*Text for analysis*.
Award-winning author Audrey Vernick spoke to lower school students about how an idea can grow into a story and eventually become a book. 

“I paid a lot of attention [to where ideas come from] so I could figure it out,” says Vernick. Once she figured that out, the author was eager to share her discovery with children. “You might have a story that you want to illustrate or write, and I believe that stories are what connect us to each other.”

Author Audrey Vernick speaks to Lower School students

Vernick revealed the idea for her first book, co-written with her sister, essentially fell in her lap. But since then, she struggled a bit with creating new stories. Her solution was to listen. “I started paying attention, and I started listening. Sometimes, it’s just me listening to the voice in my head, but It’s almost always about listening to the stories around me.”

To illustrate the value of listening, Vernick told a story about an experience she had with pumpkin muffins.That one moment turned into a book about a dog making muffins. She explained to students it was about trusting her inner voice that it would make a good story.

“It taught me something, and it’s something you can use as a way to find [your own] idea: put a character, like a buffalo, in a place you wouldn’t expect to find them, like a kindergarten classroom, and a story almost always pops up.”

One third grader appreciated her advice. “I liked that she gave us a strategy to come up with book ideas. She said we could get a character and put it in an unexpected place.”

Other students agreed, and one added, “I think it’s really cool to meet the author. I’ve never been up close to seeing someone like a real author that I know. So, that was really fun.”

Many students said that they were surprised by the problems Vernick had publishing her first book; 26 publishers rejected the book before the 27th accepted it. 

Vernick recalled feeling frustrated. “People telling you, ‘Nope, it’s not good enough, nope, we don’t love it, or, nope, we’re not going to publish it,’ – to be honest, that part wasn’t that much fun.”

She also admitted feeling self-doubt. “Should I keep trying? Am I crazy?” However, she says enduring the string of rejections was worth it in the end: “I’m really glad my sister and I kept trying because it was really exciting to publish our first book.”

Author visits are a regular part of the school’s mission to inspire life-long learning in the community. Kindergarten teacher Maria Blackburn says, “We aim to host authors who are published, award-winning, and notable in their own respect. Audrey Vernick is also a natural at presenting to school-age children.”

*Supplied material*.
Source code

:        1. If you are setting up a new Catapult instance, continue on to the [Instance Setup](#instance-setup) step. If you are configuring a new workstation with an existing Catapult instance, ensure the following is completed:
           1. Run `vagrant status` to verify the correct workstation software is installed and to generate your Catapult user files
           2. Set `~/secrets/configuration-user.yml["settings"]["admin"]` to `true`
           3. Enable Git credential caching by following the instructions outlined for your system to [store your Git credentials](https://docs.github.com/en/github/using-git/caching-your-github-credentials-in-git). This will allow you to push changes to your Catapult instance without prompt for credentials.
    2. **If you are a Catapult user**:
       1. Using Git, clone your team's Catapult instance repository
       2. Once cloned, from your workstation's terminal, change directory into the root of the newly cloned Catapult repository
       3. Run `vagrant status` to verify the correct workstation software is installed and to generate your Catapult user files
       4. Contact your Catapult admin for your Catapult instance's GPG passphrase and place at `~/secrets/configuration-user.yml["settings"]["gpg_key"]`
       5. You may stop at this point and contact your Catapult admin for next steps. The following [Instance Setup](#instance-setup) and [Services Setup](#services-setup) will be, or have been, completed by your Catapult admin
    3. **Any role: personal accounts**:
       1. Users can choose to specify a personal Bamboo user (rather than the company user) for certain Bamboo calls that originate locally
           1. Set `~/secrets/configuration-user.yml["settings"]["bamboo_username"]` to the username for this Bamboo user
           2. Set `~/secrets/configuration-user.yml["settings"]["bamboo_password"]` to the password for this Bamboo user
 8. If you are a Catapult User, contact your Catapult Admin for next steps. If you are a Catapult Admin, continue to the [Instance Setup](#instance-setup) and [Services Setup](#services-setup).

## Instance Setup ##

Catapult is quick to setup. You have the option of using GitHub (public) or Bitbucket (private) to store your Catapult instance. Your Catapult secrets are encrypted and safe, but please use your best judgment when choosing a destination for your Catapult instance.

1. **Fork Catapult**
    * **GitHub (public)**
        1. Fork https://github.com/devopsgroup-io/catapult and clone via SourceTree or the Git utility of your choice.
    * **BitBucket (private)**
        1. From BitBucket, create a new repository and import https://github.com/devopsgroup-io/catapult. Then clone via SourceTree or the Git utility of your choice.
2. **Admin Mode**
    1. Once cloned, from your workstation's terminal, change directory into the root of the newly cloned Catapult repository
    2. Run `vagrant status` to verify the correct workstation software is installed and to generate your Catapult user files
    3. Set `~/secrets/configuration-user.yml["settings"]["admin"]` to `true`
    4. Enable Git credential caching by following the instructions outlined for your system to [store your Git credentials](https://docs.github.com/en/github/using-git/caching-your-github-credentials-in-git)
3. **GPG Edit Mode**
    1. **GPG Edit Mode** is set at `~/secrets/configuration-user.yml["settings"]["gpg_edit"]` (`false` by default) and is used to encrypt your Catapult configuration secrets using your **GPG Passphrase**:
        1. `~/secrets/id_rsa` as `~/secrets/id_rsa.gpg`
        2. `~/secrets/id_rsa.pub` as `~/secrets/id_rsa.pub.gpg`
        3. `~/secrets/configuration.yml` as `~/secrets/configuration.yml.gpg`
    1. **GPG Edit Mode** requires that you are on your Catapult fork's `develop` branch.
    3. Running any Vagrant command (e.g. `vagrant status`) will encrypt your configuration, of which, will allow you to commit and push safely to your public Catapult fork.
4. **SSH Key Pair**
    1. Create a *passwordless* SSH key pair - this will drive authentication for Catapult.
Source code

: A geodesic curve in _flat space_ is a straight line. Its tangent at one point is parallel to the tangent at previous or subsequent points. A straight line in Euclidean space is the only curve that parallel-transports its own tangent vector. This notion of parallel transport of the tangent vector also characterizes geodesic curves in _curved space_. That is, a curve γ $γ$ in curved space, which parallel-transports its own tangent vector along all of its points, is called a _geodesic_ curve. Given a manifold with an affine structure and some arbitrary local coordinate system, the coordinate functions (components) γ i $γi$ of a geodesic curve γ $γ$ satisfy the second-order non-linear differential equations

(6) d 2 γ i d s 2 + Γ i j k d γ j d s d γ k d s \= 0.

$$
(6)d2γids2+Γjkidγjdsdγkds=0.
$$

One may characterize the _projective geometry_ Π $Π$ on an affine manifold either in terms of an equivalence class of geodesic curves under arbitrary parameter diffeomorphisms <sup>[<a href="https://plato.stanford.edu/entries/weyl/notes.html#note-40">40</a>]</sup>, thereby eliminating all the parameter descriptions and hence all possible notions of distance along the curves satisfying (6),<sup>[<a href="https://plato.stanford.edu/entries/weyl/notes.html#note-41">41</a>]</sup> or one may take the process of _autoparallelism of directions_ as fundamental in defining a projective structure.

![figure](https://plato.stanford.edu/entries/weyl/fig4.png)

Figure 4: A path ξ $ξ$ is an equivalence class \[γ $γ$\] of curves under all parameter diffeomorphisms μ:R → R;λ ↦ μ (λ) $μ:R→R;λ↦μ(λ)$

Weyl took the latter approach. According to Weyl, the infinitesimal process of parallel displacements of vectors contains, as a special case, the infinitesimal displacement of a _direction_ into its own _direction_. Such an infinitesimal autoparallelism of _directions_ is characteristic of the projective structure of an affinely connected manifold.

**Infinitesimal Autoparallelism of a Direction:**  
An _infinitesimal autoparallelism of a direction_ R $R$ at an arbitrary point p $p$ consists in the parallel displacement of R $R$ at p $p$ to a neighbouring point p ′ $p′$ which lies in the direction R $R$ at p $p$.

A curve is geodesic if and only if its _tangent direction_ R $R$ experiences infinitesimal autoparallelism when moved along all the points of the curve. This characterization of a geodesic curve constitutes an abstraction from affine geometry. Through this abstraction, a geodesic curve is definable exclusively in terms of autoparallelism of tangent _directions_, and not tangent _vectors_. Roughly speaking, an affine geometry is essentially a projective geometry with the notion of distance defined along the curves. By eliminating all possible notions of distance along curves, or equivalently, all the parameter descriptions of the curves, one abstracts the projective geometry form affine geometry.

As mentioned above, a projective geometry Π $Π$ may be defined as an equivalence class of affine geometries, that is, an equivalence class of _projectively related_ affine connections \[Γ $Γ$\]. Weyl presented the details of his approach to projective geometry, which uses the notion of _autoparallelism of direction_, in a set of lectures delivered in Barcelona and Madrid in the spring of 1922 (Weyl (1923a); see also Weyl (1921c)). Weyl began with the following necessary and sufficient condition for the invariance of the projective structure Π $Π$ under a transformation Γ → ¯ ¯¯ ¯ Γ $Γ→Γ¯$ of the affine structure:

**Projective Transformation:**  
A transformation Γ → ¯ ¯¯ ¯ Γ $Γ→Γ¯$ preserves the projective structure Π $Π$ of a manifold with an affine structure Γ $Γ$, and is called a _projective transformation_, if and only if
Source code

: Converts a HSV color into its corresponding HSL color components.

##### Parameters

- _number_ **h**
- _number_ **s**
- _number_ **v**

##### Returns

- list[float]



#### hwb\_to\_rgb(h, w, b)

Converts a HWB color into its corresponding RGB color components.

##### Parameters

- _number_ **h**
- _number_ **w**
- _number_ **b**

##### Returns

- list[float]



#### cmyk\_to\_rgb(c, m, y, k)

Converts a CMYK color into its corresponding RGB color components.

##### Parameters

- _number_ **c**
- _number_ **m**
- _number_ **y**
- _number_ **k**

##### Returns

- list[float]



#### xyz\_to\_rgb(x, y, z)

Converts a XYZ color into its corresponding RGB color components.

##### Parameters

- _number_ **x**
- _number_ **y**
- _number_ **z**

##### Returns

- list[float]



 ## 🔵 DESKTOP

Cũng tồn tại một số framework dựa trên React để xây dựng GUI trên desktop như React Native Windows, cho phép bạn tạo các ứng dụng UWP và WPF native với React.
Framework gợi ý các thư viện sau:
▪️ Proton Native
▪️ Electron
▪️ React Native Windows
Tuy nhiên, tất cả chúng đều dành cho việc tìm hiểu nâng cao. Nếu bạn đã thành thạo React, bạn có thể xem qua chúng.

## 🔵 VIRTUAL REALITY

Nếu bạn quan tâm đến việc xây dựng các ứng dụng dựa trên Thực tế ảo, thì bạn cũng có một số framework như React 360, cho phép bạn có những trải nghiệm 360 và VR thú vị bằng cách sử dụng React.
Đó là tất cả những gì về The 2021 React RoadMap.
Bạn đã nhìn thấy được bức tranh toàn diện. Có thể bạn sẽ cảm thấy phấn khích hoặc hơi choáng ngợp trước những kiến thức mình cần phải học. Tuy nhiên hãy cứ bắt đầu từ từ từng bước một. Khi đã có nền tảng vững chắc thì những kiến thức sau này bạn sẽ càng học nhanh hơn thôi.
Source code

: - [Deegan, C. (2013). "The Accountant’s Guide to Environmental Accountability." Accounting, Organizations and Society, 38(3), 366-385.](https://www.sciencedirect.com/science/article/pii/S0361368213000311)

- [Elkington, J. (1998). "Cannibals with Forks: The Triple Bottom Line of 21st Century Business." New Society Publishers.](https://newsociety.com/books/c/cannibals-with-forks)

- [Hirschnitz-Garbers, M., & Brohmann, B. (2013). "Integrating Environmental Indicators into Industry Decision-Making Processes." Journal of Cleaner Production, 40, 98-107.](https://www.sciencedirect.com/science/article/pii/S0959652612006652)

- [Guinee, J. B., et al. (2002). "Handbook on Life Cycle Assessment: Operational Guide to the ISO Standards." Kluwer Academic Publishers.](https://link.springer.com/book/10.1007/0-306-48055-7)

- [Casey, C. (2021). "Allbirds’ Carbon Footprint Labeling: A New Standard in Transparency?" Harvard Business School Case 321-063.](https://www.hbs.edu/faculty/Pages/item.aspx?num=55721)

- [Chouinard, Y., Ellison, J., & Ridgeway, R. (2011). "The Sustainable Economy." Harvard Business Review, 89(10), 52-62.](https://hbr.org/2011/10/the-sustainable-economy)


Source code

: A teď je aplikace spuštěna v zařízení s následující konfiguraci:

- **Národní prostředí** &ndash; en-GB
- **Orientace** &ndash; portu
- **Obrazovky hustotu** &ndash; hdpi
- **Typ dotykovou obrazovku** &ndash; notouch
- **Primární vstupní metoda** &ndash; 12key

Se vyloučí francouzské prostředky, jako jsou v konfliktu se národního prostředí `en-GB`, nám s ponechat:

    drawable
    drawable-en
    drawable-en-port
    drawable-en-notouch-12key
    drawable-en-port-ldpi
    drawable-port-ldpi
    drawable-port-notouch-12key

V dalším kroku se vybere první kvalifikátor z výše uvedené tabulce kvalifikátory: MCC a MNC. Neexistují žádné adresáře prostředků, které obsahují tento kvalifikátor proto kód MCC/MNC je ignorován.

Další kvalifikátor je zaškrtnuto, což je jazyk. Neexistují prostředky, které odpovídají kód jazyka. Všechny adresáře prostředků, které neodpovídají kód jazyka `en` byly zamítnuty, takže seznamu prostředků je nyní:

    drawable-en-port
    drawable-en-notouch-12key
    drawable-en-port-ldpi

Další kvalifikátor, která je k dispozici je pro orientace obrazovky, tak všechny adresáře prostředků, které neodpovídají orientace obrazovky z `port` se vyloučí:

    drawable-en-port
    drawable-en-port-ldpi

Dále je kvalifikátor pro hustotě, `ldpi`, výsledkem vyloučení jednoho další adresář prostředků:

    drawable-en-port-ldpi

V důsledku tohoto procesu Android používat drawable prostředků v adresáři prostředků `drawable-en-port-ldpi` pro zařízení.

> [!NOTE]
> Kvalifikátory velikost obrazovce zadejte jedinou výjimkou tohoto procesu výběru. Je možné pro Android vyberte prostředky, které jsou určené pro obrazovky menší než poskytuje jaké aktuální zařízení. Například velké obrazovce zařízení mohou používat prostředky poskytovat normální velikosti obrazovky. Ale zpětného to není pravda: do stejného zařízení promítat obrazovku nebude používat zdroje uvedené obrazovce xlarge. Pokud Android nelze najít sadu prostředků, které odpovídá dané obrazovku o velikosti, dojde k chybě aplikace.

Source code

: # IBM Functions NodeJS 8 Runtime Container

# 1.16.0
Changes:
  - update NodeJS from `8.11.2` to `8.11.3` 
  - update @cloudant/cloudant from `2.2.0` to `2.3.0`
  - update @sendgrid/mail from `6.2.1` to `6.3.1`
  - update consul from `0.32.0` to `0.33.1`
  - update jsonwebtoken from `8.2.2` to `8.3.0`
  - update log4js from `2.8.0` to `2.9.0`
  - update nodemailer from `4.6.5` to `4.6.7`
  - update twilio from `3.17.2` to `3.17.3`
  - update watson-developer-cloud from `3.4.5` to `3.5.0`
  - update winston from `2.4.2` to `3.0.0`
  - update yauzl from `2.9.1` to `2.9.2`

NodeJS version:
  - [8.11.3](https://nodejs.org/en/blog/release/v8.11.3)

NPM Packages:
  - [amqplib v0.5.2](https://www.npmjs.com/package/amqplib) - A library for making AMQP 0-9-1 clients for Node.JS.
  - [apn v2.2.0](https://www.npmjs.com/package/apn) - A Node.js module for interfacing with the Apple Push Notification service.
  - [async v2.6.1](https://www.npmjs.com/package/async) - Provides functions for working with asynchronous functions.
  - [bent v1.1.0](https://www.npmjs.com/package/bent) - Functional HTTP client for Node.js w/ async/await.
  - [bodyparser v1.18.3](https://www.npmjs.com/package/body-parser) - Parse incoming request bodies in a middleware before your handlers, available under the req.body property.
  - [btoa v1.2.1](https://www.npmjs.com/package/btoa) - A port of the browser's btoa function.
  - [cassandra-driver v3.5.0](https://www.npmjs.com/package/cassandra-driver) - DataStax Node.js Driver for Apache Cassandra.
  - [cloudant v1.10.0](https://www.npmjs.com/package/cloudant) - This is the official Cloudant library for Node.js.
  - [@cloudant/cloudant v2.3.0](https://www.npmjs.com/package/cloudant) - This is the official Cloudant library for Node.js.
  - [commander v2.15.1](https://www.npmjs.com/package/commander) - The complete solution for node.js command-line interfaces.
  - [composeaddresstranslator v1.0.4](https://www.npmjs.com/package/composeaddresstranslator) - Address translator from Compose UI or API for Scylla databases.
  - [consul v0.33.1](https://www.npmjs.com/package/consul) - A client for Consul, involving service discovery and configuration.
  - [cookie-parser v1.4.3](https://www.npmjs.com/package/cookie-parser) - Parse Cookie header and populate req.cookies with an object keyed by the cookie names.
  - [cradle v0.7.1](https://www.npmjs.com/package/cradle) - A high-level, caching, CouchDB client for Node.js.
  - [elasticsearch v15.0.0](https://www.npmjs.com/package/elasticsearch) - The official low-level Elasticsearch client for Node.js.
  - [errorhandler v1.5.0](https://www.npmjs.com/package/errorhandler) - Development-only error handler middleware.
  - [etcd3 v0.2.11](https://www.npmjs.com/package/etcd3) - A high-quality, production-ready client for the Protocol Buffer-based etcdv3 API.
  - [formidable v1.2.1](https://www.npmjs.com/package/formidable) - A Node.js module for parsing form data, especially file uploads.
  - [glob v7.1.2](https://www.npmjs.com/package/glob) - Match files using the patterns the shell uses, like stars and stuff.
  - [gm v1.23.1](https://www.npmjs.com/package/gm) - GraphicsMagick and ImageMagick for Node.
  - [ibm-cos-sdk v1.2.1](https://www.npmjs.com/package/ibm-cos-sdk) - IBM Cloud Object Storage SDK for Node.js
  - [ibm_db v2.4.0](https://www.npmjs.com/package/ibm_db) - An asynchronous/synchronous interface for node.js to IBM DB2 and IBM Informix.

*Exercise instructions*.
**1.** From the article about the author visit, list the qualities that the kindergarten teacher says the school looks for in the authors it hosts.
**2.** Return the portion of the article about the author visit starting with "Author Audrey Vernick speaks" and going on through "a good story.".

*Responses to the exercise*.
**1.**
- Published
- Award-winning
- Notable in their own respect

**2.**
Author Audrey Vernick speaks to Lower School students

Vernick revealed the idea for her first book, co-written with her sister, essentially fell in her lap. But since then, she struggled a bit with creating new stories. Her solution was to listen. “I started paying attention, and I started listening. Sometimes, it’s just me listening to the voice in my head, but It’s almost always about listening to the stories around me.”

To illustrate the value of listening, Vernick told a story about an experience she had with pumpkin muffins.That one moment turned into a book about a dog making muffins. She explained to students it was about trusting her inner voice that it would make a good story.